C'est grâce à cette flexibilité et à cette fiabilité inébranlable que Ronald Gruberg est amené à accompagner des géants de l'histoire du jazz. Il est notamment sollicité par le saxophoniste ténor Stan Getz, figure de proue du cool jazz et architecte principal de la popularisation de la bossa nova aux États-Unis. Accompagner Getz nécessitait un toucher de contrebasse à la fois robuste pour maintenir le swing, et suffisamment délicat pour ne pas écraser le phrasé lyrique et aérien du saxophoniste. Gruberg a également soutenu les prestations du pianiste et chanteur Mose Allison, dont le style unique mêlait le blues rural au jazz moderne, exigeant du contrebassiste une profonde compréhension du "groove" ternaire.
Le travail de Gruberg en studio, bien que moins documenté que ses innombrables prestations scéniques, est notamment capturé avec le Anthony Zano Trio, avec lequel il enregistre l'album Everything Swings en 1965. L'analyse de l'esthétique du trio de l'époque dénote l'importance du "walking bass", cette technique où le contrebassiste égrène des noires continues pour fournir une pulsation constante, tout en dessinant des lignes de contrepoint qui interagissent subtilement avec les harmonies du piano. Le carnet de collaborations de Gruberg inclut également des performances documentées avec le pianiste Lee Evans, le saxophoniste Joe Roccisano, l'éducateur et percussionniste Sandy Feldstein, ainsi qu'avec le célèbre Australian Jazz Quintet, une formation réputée pour ses arrangements sophistiqués intégrant des instruments inhabituels dans le jazz comme le basson ou la flûte.

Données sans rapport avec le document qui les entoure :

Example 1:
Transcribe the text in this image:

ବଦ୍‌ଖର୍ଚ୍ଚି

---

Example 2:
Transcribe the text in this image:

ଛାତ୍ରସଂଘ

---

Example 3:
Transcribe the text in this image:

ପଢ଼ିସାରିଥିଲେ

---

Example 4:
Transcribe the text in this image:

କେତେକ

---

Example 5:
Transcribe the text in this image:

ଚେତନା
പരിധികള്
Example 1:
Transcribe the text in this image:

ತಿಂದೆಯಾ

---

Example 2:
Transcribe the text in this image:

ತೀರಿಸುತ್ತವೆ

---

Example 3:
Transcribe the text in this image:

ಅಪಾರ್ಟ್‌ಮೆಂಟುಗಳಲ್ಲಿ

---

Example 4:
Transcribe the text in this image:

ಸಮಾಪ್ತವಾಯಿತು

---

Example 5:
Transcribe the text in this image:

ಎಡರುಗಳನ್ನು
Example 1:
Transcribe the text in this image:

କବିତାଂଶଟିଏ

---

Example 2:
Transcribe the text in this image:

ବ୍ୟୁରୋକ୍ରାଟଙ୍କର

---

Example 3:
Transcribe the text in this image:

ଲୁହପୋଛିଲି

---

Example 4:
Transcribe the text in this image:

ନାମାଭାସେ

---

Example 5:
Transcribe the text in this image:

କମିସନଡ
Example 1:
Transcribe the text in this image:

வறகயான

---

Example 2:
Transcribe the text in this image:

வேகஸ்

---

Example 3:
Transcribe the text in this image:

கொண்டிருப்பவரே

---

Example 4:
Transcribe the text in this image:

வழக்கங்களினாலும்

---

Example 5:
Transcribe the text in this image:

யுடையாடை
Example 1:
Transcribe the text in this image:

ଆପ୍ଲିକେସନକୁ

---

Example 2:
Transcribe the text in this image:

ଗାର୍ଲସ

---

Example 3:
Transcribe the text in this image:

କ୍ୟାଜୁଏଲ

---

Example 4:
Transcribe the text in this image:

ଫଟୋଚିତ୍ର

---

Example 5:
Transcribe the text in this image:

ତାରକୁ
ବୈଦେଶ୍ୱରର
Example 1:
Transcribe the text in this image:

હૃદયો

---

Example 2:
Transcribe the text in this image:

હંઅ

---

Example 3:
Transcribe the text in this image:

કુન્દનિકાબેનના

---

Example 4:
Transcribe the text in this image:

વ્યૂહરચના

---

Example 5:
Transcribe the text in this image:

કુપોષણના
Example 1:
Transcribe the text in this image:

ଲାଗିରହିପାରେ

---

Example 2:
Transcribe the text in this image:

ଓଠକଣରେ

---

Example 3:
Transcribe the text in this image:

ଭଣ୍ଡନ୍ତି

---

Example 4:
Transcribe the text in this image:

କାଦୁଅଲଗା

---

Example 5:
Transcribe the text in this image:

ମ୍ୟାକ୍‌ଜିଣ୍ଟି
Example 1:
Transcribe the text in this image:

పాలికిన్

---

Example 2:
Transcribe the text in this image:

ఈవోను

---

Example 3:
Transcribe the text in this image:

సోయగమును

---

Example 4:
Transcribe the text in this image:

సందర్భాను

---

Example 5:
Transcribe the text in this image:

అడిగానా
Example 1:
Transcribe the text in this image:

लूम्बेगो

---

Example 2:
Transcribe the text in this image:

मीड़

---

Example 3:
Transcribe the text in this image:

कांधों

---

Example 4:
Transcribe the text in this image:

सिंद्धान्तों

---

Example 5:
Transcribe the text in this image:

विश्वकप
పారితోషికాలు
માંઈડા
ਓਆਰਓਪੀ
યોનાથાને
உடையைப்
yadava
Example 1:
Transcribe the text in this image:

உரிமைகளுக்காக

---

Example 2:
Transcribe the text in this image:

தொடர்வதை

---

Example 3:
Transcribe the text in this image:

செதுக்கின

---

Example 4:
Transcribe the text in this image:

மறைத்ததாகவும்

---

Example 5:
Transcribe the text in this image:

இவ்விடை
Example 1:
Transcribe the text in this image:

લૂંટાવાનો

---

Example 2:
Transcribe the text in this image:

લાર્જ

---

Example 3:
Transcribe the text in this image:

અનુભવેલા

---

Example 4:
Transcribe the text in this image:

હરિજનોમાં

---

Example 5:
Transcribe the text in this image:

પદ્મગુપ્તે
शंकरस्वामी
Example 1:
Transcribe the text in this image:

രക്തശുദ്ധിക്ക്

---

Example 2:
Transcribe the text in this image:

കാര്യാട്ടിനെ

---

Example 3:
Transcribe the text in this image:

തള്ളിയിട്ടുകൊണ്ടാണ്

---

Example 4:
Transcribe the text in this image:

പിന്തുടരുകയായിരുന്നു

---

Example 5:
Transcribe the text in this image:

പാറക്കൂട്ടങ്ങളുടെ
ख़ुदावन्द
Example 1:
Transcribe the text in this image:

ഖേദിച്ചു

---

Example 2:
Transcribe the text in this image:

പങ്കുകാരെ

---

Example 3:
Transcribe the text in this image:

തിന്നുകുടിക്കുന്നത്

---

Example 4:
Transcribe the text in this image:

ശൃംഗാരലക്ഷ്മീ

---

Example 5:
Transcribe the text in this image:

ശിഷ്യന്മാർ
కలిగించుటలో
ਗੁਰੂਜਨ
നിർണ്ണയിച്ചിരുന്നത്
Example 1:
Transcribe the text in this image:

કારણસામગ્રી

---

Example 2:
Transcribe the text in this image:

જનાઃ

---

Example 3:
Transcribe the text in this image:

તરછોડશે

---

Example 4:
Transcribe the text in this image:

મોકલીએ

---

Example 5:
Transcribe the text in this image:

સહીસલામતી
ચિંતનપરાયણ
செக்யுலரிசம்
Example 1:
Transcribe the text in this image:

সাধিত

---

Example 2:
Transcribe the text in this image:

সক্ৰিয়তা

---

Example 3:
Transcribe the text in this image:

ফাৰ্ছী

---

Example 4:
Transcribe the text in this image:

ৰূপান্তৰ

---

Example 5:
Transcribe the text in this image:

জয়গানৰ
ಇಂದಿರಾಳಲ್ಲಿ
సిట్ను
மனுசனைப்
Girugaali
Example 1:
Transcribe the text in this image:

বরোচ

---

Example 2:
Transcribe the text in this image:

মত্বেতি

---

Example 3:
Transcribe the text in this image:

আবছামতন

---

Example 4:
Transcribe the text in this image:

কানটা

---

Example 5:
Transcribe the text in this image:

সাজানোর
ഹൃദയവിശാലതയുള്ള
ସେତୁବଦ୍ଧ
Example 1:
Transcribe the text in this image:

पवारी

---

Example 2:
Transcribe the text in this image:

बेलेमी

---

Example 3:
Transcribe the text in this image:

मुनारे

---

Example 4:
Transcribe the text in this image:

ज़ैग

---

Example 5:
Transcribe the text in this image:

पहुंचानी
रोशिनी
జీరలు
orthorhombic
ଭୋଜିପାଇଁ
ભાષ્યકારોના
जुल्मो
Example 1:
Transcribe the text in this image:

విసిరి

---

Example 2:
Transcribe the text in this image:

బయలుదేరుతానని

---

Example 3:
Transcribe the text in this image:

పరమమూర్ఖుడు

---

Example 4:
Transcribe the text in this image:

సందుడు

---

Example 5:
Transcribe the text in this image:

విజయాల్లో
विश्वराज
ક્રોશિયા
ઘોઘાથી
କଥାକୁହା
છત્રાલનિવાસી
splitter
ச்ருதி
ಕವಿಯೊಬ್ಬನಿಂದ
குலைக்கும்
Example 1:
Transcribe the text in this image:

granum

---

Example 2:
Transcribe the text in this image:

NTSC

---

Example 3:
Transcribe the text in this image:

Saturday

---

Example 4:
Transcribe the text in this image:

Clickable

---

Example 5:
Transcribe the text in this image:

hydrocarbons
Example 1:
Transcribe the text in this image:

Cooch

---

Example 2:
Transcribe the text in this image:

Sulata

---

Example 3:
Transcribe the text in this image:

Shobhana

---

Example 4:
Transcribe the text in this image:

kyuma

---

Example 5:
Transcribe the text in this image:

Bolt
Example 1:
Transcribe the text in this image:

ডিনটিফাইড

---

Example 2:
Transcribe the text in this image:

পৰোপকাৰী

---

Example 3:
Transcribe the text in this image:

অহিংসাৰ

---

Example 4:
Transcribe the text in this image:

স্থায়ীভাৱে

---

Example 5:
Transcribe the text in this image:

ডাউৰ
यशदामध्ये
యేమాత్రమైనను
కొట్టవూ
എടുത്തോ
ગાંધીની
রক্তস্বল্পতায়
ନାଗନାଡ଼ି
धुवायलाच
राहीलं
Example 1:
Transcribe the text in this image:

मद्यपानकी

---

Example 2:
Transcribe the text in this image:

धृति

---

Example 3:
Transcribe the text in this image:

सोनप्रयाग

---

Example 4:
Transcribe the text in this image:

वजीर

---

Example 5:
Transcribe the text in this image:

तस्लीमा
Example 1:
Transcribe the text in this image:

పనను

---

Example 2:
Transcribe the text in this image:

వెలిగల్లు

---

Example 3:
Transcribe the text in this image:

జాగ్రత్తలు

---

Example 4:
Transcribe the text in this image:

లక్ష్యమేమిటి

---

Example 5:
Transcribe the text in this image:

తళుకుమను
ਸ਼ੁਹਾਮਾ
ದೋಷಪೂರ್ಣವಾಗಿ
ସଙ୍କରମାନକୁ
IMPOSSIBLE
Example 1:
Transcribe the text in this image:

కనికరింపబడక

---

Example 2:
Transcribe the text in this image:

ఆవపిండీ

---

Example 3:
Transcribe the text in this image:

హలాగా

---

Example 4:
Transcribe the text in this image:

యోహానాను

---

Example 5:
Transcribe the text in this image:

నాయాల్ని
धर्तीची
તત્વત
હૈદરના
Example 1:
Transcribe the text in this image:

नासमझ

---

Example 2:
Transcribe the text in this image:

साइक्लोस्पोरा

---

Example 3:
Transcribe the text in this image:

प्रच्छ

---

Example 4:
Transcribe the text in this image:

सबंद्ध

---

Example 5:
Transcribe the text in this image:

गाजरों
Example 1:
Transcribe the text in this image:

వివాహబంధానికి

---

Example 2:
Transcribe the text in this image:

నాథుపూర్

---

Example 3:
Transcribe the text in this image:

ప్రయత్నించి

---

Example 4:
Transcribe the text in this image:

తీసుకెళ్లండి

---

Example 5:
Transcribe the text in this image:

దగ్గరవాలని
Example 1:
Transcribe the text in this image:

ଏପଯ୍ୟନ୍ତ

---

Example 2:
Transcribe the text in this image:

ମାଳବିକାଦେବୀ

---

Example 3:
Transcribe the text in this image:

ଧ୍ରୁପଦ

Dans les années 1980, Gruberg, cherchant peut-être un équilibre différent entre sa carrière universitaire et la musique live, devient une figure régulière de la scène musicale des Hamptons, plus précisément à Bridgehampton. Il s'y produit fréquemment dans des établissements emblématiques de la région tels que The Sugar Plum et le restaurant Bobby Van's. Résident de longue date du quartier bohème de Greenwich Village à Manhattan, Gruberg était reconnu par ses pairs et ses étudiants non seulement pour son intellect, mais aussi pour son charisme naturel, sa personnalité extravertie et son esprit vif. Après avoir partagé sa vie pendant plus de 35 ans avec son épouse Deborah (Debbie), Ronald Raymond Gruberg s'est éteint paisiblement à son domicile le 23 mars 2023, ayant tout juste célébré son 90e anniversaire. Sa trajectoire démontre avec éloquence que la rigueur analytique des sciences cognitives et l'intuition créative de l'improvisation jazzistique peuvent coexister et s'enrichir mutuellement au sein d'une même vie.